Extracted page text data
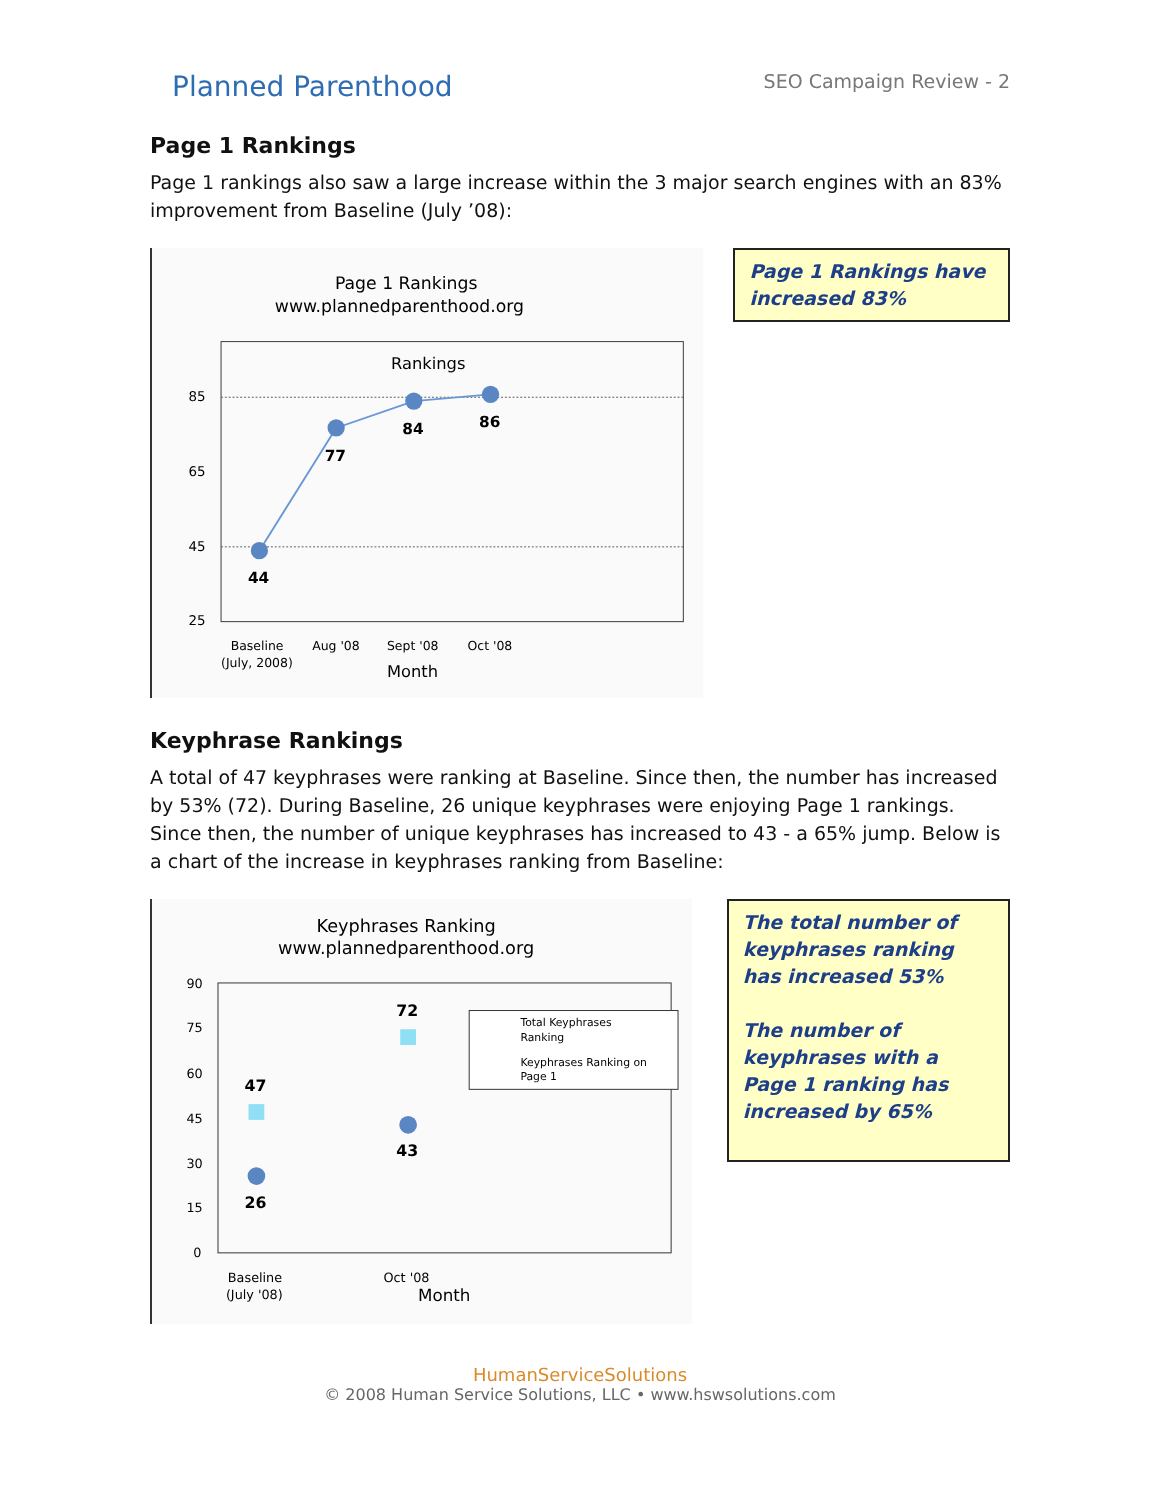Planned Parenthood
SEO Campaign Review - 2
Page 1 Rankings
Page 1 rankings also saw a large increase within the 3 major search engines with an 83% improvement from Baseline (July ’08):
Page 1 Rankings
www.plannedparenthood.org
Rankings
85
65
45
25
44
77
84
86
Baseline
(July, 2008)
Aug '08
Sept '08
Oct '08
Month
Page 1 Rankings have increased 83%
Keyphrase Rankings
A total of 47 keyphrases were ranking at Baseline. Since then, the number has increased by 53% (72). During Baseline, 26 unique keyphrases were enjoying Page 1 rankings. Since then, the number of unique keyphrases has increased to 43 - a 65% jump. Below is a chart of the increase in keyphrases ranking from Baseline:
Keyphrases Ranking
www.plannedparenthood.org
90
75
60
45
30
15
0
47
72
26
43
Total Keyphrases
Ranking
Keyphrases Ranking on
Page 1
Baseline
(July '08)
Oct '08
Month
The total number of keyphrases ranking has increased 53%
The number of keyphrases with a Page 1 ranking has increased by 65%
HumanServiceSolutions
© 2008 Human Service Solutions, LLC • www.hswsolutions.com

◆ **TASK OBJECTIVE**:
Lines in the data that hold "with" are to be counted, and the number alone reported.

◆ **YOUR SOLUTION**:
2